As the financial crisis deepened in 2008, Janet Yellen argued at least twice for a more aggressive cut to interest rates than most of her colleagues at the Federal Reserve, internal documents unsealed on Friday showed.
For Yellen's critics, who worry the new Fed chair is a policy "dove" partial to overly easy monetary policy, that revelation will add grist to their mill.
But at the same time the transcripts of that year of fraught decision-making at the Fed will equally make the case for those who applaud Yellen for seeing the depth of the crisis before others and advocating an aggressive response, even more so than then-Fed Chairman Ben Bernanke.
At both a top-secret conference call in early January 2008 days after a dismal jobs report and another one in October just weeks after Lehman Brothers' market-shaking collapse, Yellen argued the need for a more muscular policy response.
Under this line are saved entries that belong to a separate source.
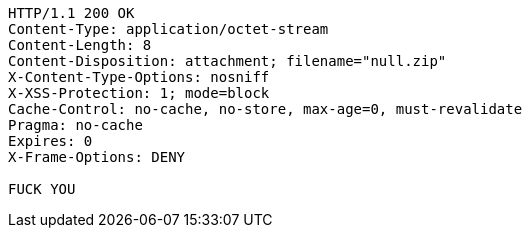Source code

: [source,http,options="nowrap"]
----
HTTP/1.1 200 OK
Content-Type: application/octet-stream
Content-Length: 8
Content-Disposition: attachment; filename="null.zip"
X-Content-Type-Options: nosniff
X-XSS-Protection: 1; mode=block
Cache-Control: no-cache, no-store, max-age=0, must-revalidate
Pragma: no-cache
Expires: 0
X-Frame-Options: DENY

FUCK YOU
----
"I support a 50-basis-point (half-percentage-point) reduction in the federal funds rate in the near future," she said on January 9, adding that she would prefer to cut rates by a quarter-point that very day, more than two weeks before the Fed's regularly scheduled meeting.
It was not to happen. Though Bernanke said he thought a rate cut would be needed soon, he had called the meeting not to take policy action but to gather his colleagues' thoughts ahead of a speech and congressional testimony. He wanted input on the signals he ought to convey to financial markets.
By the time the Fed did cut rates on January 21, it opted for a hefty three-quarter-point move.
Yellen, who at the time ran the San Francisco Fed, also called for stronger action during a conference call on October 7, about three weeks after Lehman Brothers failed and sent shock waves through financial markets.
Bernanke was using the call to gather support for a half-point cut.
"In my opinion, a larger action could easily be justified and is ultimately likely to prove necessary," Yellen said on the call. "We're witnessing a complete breakdown in the functioning of credit markets, and it is affecting every class of borrowers."